Medical decision making based on quantitative test results depends on reliable reference intervals, which represent the range of physiological test results in a healthy population. Current methods ...for the estimation of reference limits focus either on modelling the age-dependent dynamics of different analytes directly in a prospective setting or the extraction of independent distributions from contaminated data sources, e.g. data with latent heterogeneity due to unlabeled pathologic cases. In this article, we propose a new method to estimate indirect reference limits with non-linear dependencies on covariates from contaminated datasets by combining the framework of mixture models and distributional regression.
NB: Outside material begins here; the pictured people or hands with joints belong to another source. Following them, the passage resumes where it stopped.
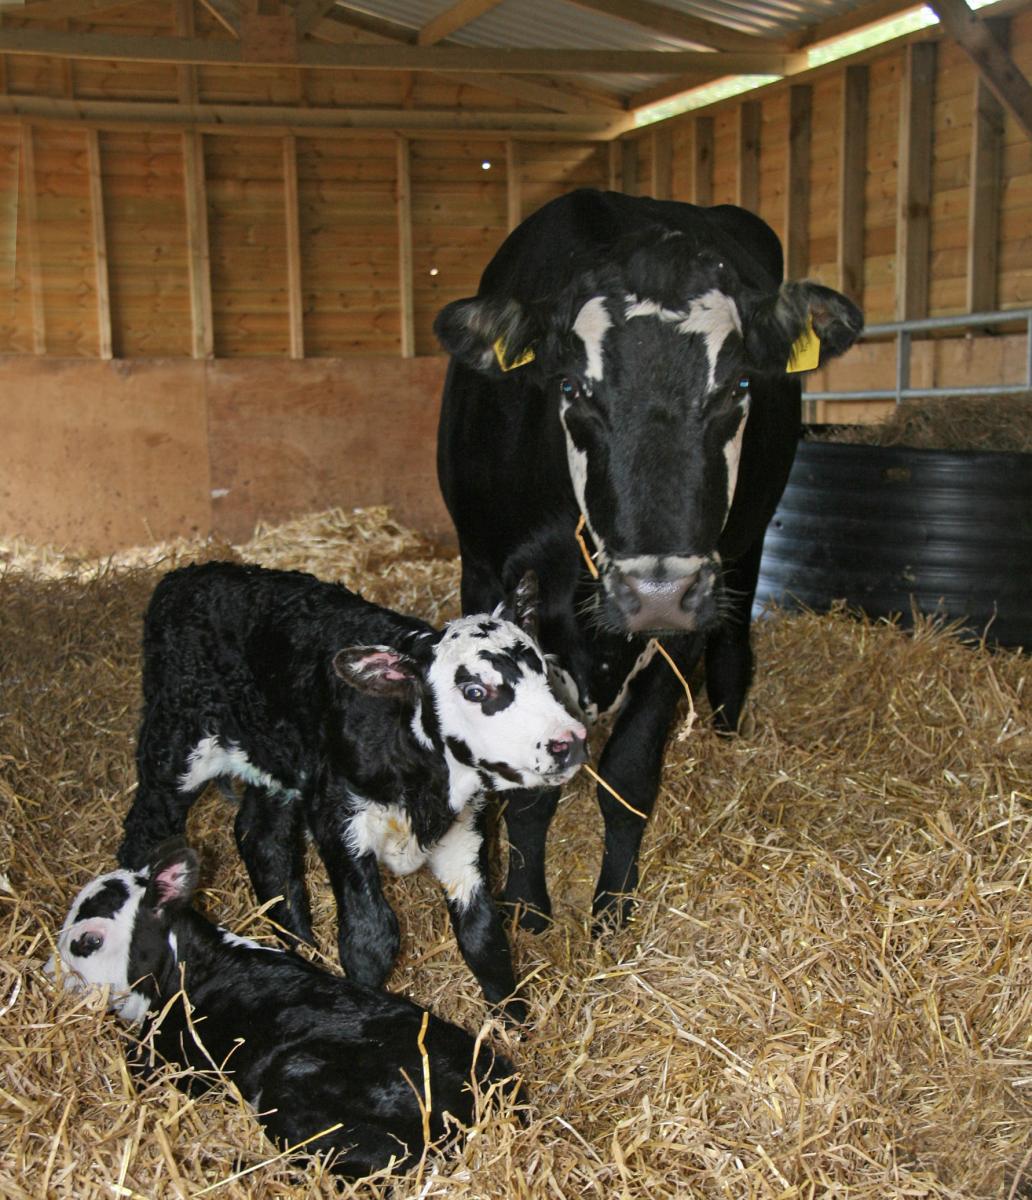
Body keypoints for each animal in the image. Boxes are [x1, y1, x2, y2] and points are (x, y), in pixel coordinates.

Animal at [117, 561, 585, 1022]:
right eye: (474, 690)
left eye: (544, 674)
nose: (569, 741)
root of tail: (184, 575)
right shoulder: (337, 817)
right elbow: (371, 936)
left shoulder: (464, 831)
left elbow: (483, 934)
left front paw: (514, 1024)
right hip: (177, 739)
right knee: (145, 830)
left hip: (277, 760)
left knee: (262, 839)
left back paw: (301, 947)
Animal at [434, 187, 864, 931]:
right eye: (572, 387)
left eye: (739, 385)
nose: (657, 593)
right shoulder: (485, 573)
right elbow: (528, 782)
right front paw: (526, 907)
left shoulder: (684, 620)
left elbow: (630, 775)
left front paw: (612, 907)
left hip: (742, 553)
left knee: (734, 647)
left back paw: (727, 730)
Simulation results based on mixtures of Gaussian and gamma distributions suggest accurate approximation of the true quantiles that improves with increasing sample size and decreasing overlap between the mixture components. Due to the high flexibility of the framework, initialization of the algorithm requires careful considerations regarding appropriate starting weights. Estimated quantiles from the extracted distribution of healthy hemoglobin concentration in boys and girls provide clinically useful pediatric reference limits similar to solutions obtained using different approaches which require more samples and are computationally more expensive.
Latent class distributional regression models represent the first method to estimate indirect non-linear reference limits from a single model fit, but the general scope of applications can be extended to other scenarios with latent heterogeneity.